Consigne →
Sélectionnez toutes les lignes ci-dessous qui contiennent la chaîne « area ». La casse compte.

Lignes extraites →
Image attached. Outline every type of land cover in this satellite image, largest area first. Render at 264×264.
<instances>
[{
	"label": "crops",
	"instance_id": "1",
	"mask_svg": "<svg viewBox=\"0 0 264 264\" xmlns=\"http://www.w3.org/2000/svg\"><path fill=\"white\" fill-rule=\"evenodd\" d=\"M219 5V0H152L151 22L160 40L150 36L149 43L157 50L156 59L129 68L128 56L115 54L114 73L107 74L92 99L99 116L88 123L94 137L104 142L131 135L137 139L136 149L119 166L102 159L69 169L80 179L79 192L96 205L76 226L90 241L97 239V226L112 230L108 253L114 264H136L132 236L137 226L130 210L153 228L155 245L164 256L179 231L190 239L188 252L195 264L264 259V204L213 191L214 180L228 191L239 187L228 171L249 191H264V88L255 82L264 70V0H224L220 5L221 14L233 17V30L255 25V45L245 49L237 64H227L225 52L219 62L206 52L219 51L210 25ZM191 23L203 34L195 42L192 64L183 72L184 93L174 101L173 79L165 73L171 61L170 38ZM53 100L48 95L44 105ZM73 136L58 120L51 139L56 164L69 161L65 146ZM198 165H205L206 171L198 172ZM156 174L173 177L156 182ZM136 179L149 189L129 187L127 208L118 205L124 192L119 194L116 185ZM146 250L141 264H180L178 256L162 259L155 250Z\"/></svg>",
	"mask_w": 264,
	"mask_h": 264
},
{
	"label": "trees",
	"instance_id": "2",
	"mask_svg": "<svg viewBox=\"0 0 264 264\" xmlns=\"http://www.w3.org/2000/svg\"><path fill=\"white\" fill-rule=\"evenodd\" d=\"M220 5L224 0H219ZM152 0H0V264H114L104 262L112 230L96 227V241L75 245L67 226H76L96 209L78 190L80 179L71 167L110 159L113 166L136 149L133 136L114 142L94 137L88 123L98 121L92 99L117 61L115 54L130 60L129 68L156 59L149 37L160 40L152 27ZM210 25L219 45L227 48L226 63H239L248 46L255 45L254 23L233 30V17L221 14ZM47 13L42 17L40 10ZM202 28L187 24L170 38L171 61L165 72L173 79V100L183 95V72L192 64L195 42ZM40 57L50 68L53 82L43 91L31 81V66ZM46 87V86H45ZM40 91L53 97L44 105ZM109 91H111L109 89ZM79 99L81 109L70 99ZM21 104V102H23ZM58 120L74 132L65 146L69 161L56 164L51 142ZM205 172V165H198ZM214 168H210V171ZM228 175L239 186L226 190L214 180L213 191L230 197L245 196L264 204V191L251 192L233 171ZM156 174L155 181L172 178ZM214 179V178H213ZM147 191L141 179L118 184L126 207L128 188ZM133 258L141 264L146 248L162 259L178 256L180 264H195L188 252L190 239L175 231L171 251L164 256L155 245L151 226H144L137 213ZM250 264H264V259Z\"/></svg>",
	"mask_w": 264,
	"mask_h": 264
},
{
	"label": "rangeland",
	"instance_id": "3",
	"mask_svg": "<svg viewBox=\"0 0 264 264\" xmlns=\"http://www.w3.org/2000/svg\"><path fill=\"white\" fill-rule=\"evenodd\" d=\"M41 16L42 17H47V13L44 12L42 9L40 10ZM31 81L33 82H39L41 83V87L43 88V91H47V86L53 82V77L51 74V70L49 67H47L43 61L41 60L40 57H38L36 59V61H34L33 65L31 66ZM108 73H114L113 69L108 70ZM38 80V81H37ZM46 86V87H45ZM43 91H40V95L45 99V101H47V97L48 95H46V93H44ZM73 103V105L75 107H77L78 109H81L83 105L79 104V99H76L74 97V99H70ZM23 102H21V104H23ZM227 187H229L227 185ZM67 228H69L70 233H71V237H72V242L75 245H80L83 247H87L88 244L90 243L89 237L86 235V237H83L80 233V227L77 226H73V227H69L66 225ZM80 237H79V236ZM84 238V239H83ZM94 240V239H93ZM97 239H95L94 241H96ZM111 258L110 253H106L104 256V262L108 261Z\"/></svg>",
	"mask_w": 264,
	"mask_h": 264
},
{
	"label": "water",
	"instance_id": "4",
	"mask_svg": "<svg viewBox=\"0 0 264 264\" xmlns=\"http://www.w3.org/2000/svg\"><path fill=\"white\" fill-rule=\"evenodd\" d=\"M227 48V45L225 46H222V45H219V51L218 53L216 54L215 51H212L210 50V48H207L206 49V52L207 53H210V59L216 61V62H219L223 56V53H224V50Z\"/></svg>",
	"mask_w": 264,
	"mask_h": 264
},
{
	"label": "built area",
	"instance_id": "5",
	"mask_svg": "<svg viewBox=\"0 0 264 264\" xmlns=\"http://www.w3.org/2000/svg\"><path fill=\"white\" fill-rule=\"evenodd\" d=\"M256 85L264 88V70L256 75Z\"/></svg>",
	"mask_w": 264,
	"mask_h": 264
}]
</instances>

Réponse →
Image attached. Outline every type of land cover in this satellite image, largest area first. Render at 264×264.
	"label": "built area",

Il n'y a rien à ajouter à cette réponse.